(Tâche à réaliser): Rédigez la suite du récit sur ce rassemblement de journalistes, de militants et d'Irakiens, présenté plus bas comme texte d'étude, en reprenant juste après sa dernière phrase.

(Texte d'étude):
○ ○ ○ ○ ○ ○ ○

Il y a des demandes d’interview particulières, des journalistes exigeants qui veulent qu’on leur amène le client juste là, sous l’arbre dans la petite cour : il est dangereux d’effectuer de longs trajet, le risque étant qu’un indésirable mette le grappin sur le colis pendant que j’ai le dos tourné. J’escorte brièvement Chandra Muzaffar et son fauteuil roulant avant de me faire éjecter par le volontaire spécialement attaché au poussage de fauteuil et très jaloux de cette prérogative. L’ambiance générale est excellente, l’exiguïté du cadre faisant se mélanger journalistes, spectateurs, volontaires et personnalités. Les activistes coréens aux masques de Georges Bush massacrent imperturbablement un globe terrestre en mousse à coup de massue géante en plastique et distribuent des badges (j’en ai droit à un bon stock pour les avoir aidé à récupérer leurs affiches qui s’envolaient),
le président du conservatoire musical de Bagdad (détruit par les bombes US) s’installe sur un tabouret avec son Oud et les irakiens présents reprennent ses chants en cœur.
Un « happening » morbide tempère cette ambiance de kermesse : les irakiens déploient une toile de cinquante mètres de long portant les photos d’innombrables bébés et enfants irakiens affreusement mutilés.
Le dimanche, un groupe de militants pacifistes turques nous rappellent à grand bruit que l’objecteur de conscience Mehmet Tarhan a été envoyé de force à son régiment à Erzurum, où il croupit probablement au cachot.

○ ○ ○ ○ ○ ○ ○

(Entrées extraites):
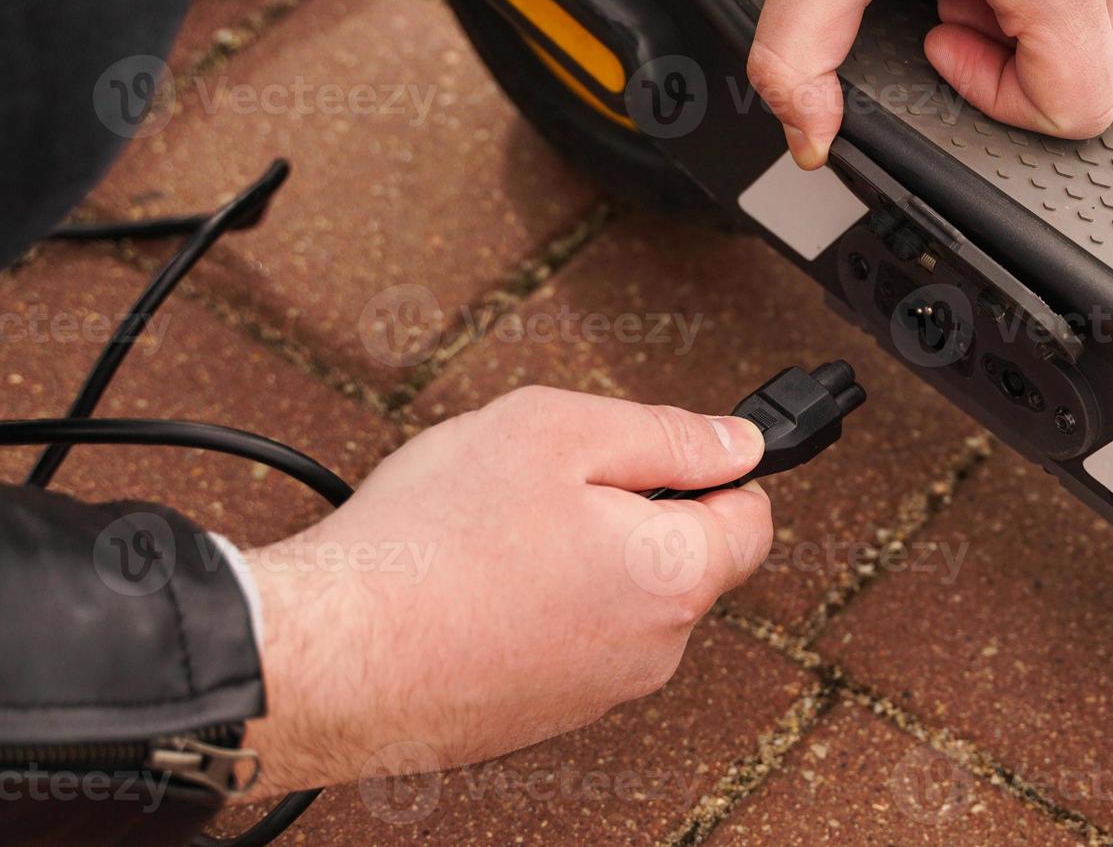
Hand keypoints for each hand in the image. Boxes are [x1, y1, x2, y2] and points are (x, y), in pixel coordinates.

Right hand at [238, 387, 770, 797]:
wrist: (324, 658)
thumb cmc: (431, 543)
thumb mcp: (557, 431)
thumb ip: (666, 434)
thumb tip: (738, 443)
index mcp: (675, 576)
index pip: (752, 518)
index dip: (714, 469)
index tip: (667, 452)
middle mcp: (652, 651)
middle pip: (679, 559)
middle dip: (629, 511)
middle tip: (546, 483)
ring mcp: (593, 693)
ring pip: (614, 600)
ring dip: (574, 559)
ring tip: (491, 534)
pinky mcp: (536, 718)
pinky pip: (560, 642)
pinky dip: (529, 608)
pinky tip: (468, 582)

○ ○ ○ ○ ○ ○ ○

(Résultat ci-dessous):
La municipalité d’Eminönü se distingue en annulant le concert final de Mor ve Ötesi, pour « ne pas avoir l’air de cautionner une action anti-américaine. », ce qui lui vaut une belle manif de volontaires et de pacifistes près du marché égyptien. (200 manifestants, 500 policiers (ratio généralement observé).
Je ne peux finalement souffler qu’une heure après la clôture, le retard pris ayant poussé la modératrice à annuler les pauses café. Je suis donc forcé de sauter sur mes proies dès le discours de fin d’Arhundati Roy (raaah lovely) terminé dans une standing ovation, et je parviens en l’espace de 10 minutes à obtenir mes dix dernières interviews pour des journalistes surexcités stressés par leur bouclage. Croyant pouvoir partir je suis attaqué par deux reporters voilées en tenue d’islamistes de choc, qui veulent un reportage avec une activiste indienne pour le lendemain. Je replonge dans le bordel ambiant de la salle d’audience, slalomant à la recherche d’un hypothétique sari rouge et noir. Je d’abord induit en erreur par un sari noir et rouge qui m’oriente aimablement sur la bonne personne, laquelle, charmante, me laisse le numéro de sa chambre d’hôtel et donne rendez vous aux deux kapalı (« fermées » = voilées). Un seul échec, je n’ai pas réussi à traîner Miguel Anjel, avocat du Chiapas, vers son interview avec un journaliste de Cumurhiet, lequel part finalement la mine défaite et la moustache tombante 5 minutes avant l’arrivée du Mexicain. Je frôle la crise de nerf quand l’envoyé d’ « Express » me fait faux bond alors que j’ai enfin réussi à lui amener sur un plateau en salle de presse l’irakienne Emann Khamas, le graal de ma journée. Il se pointe finalement au pas de course après un coup de téléphone impérieux de ma part. (Il me l’avait demandée environ 10 fois dans la journée)
Le verdict du tribunal tombe le lendemain à 11h à l’hôtel Armada. Pas de surprise Bush et Blair sont déclarés coupables des crimes de guerre énoncés pendant trois jours durant avec force témoignages, chiffres, preuves à l’appui par un tribunal mondial impressionnant de sérieux.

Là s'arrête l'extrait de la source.